In the study, the team highlighted priorities for further research that needs to be done. Those priorities, Trancik says, include “streamlining and validating models, and also streamlining data collection,” because these days “we often have more data than we need, just tons of data,” and yet “there’s often a scarcity of data in certain key areas like technology performance and evolution. How technologies evolve is just so important in influencing our daily lives, yet it’s hard sometimes to access good representative data on what’s actually happening with this technology.” But she sees opportunities for concerted efforts to assemble large, comprehensive data on technology from publicly available sources.
Trancik points out that many models are developed to represent some real-world process, and “it’s very important to test how well that model does against reality,” for example by using the model to “predict” some event whose outcome is already known and then “seeing how far off you are.” That’s easier to do with a more streamlined model, she says.

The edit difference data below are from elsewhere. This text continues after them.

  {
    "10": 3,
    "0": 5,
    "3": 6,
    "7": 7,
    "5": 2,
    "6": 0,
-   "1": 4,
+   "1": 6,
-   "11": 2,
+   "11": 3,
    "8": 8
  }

“It’s tempting to develop a model that includes many, many parameters and lots of different detail. But often what you need to do is only include detail that’s relevant for the particular question you’re asking, and that allows you to make your model simpler.” Sometimes that means you can simplify the decision down to just solving an equation, and other times, “you need to simulate things, but you can still validate the model against real-world data that you have.”
“The scale of energy and climate problems mean there is much more to do,” says Gregory Nemet, faculty chair in business and regulation at the University of Wisconsin at Madison, who was a co-author of the paper. He adds, “while we can’t accurately forecast individual technologies on their own, a variety of methods have been developed that in conjunction can enable decision-makers to make public dollars go much further, and enhance the likelihood that future investments create strong public benefits.”

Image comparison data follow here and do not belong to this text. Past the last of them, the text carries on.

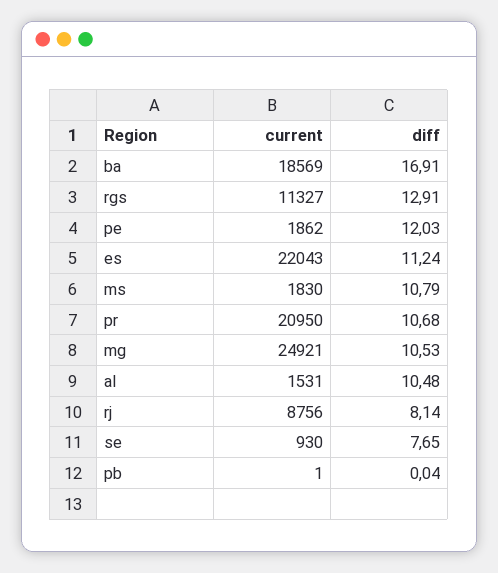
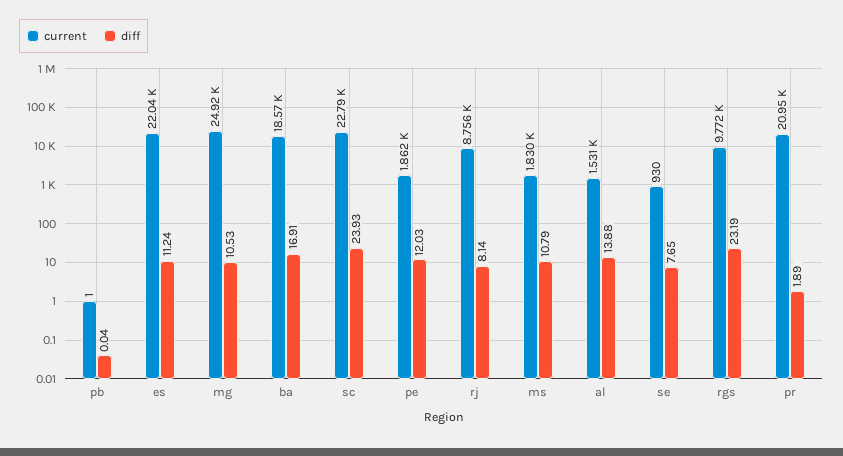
  {
    "current": {
      "ba": 18569,
-     "rgs": 11327,
+     "rgs": 9772,
      "pe": 1862,
      "es": 22043,
      "ms": 1830,
      "pr": 20950,
      "mg": 24921,
      "al": 1531,
      "rj": 8756,
      "se": 930,
-     "pb": 1
+     "pb": 1,
+     "sc": 22790
    },
    "diff": {
      "ba": 16.91,
-     "rgs": 12.91,
+     "rgs": 23.19,
      "pe": 12.03,
      "es": 11.24,
      "ms": 10.79,
-     "pr": 10.68,
+     "pr": 1.89,
      "mg": 10.53,
-     "al": 10.48,
+     "al": 13.88,
      "rj": 8.14,
      "se": 7.65,
-     "pb": 0.04
+     "pb": 0.04,
+     "sc": 23.93
    }
  }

This work is perhaps particularly relevant now, Trancik says, in helping to address global challenges including climate change and meeting energy demand, which were in focus at the global climate conference COP 30 that just took place in Brazil. “I think with big societal challenges like climate change, always a key question is, ‘how do you make progress with limited time and limited financial resources?’” This research, she stresses, “is all about that. It’s about using data, using knowledge that’s out there, expertise that’s out there, drawing out the relevant parts of all of that, to allow people and society to be more deliberate and successful about how they’re making decisions about investing in technology.”

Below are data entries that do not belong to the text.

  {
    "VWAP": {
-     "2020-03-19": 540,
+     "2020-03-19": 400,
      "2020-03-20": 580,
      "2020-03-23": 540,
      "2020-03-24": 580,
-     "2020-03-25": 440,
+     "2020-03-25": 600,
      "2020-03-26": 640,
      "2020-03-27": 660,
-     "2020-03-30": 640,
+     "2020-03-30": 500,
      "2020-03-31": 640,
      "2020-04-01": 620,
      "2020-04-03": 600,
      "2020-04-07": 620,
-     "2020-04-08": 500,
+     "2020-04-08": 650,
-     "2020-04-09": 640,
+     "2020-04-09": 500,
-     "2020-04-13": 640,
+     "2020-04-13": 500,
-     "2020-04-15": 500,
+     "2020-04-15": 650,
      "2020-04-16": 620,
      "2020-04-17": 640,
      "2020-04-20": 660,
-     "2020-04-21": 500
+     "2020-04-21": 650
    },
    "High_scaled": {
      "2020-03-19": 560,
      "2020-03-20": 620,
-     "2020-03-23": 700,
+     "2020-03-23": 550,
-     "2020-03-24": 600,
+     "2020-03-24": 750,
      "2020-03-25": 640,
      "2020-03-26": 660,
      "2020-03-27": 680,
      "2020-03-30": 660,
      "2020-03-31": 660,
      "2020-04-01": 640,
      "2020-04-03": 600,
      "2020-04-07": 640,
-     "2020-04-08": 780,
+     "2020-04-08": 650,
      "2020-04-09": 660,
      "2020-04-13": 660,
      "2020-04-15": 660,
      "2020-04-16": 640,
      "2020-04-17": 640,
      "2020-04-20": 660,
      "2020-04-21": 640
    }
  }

As with other areas such as epidemiology, where the power of analytical forecasting may be more widely appreciated, she says, “in other areas of technology as well, there’s a lot we can do to anticipate where things are going, how technology is evolving at the global or at the national scale … There are these macro-level trends that you can steer in certain directions, that we actually have more agency over as a society than we might recognize.”
The study included researchers in Massachusetts, Wisconsin, Colorado, Maryland, Maine, California, Austria, Norway, Mexico, Finland, Italy, the U.K., and the Netherlands.